Even prior to this particular incident, there had been series of attempt by some members of parliament to evade justice by claiming that their criminal behaviours fell within the parameters of Article 9 of the Bill of Right. This was certainly true in the case of the three MPs who were charged for abusing their parliamentary expenses. They argued “proceedings in parliament cannot be impeached or questioned in any court or place outside of parliament. These principles mean that it is for the House of Commons alone to decide whether the conduct of Mr Morley, Mr Chaytor and Mr Devine has been such as to call for sanction."(Mr Knowles; the MPs legal representative)
But despite making such a despicable attempt to avoid facing the music of the law, the courts rejected the premises of their argument by reiterating that “Scrutiny of claims by the courts will have no adverse impact on the core or essential business of Parliament, it will not inhibit debate or freedom of speech…the only thing that it will inhibit is the making of dishonest claims." (Lord Philips) On the contrary if the courts had allowed such an appeal, democracy as we all know it will never be the same again. It would have triggered cracks within the democratic society which our great grandparents fought hard to build for us. But luckily enough, the Supreme Court applied common sense which saw subsequently resulted in the incarceration of some MPs.

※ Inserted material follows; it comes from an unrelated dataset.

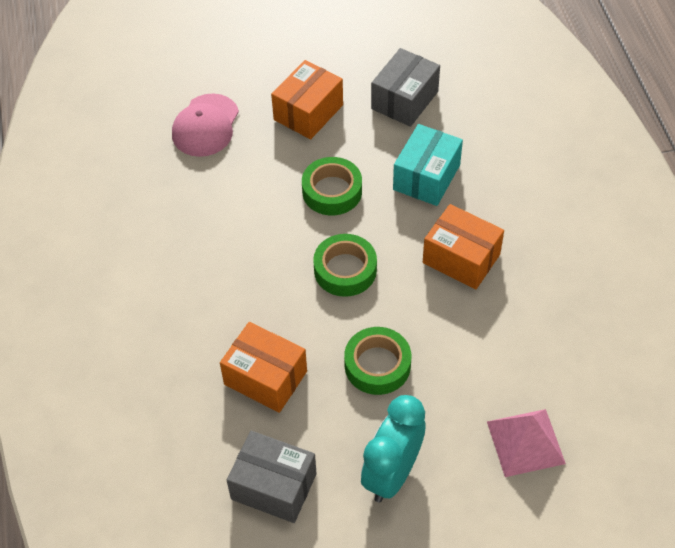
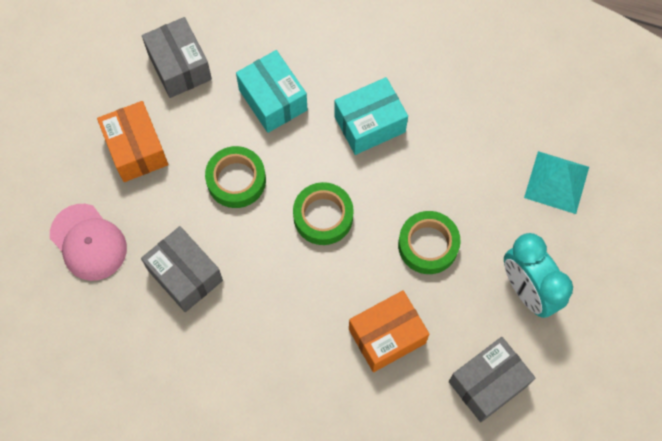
camera: 60 degrees left, 15 degrees up
(221, 202) = (185, 275): none -> grey box
(461, 258) = (369, 124): orange box -> turquoise box
(525, 442) = (556, 182): pink pyramid -> turquoise pyramid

In addition, although Article 9 of the Bill of rights states clearly that members of parliament are unanswerable to the courts for things said in parliament, the British constitution has always impose a responsibility on the shoulders of MPs to respect the judgements and independence of the judiciary. It will be disingenuous and wrong for the British government and its allies to go around the world (as they are doing now) preaching about the importance of democracy, the rule of law, civil liberties and the right for individuals to have free and fair hearing in their respective countries when members of their own country refuse to adhere to judgements made by their domestic courts.
Moreover, one may also trace the root cause of the intrusion of civil liberties from the way the press has been allowed to operate. For so many years the British press has enjoyed an unprecedented right of self-regulation. This self-regulation, although good for freedom of speech, gave the press an unfettered playing field which encourages them to report stories which are damaging to civil liberties even when they know that such stories may have a detrimental effect on the individual and his family. In some cases, some newspapers go the extra mile to hack into the phones of ordinary citizens; a further attempt to infringe upon individual’s right to privacy. I am not in any way in favour of a privacy law which may or may not restrict the freedom of speech journalist. However I certainly think it is not morally defendable for a news organisation to plough through the phone records of ordinary people without any compelling reason for doing so.
It is this relentless intrusion of civil liberties by the press that encourages the courts to issue super- injunction to ordinary citizens so as to protect their right to privacy. As judge Eady explained ‘’the court's duty remains to try and protect the claimant, and particularly his family, from intrusion and harassment so long as it can."
In this regard, it is therefore right for judges to be encouraged by both parliament and the government to continue to devise new ways of protecting civil liberties whiles at the same time making sure freedom of speech is properly upheld. It is also time for MPs to stop hiding behind the veil of parliamentary privilege and take responsibility for their action. Failing to do so will push the UK down a slippery slope.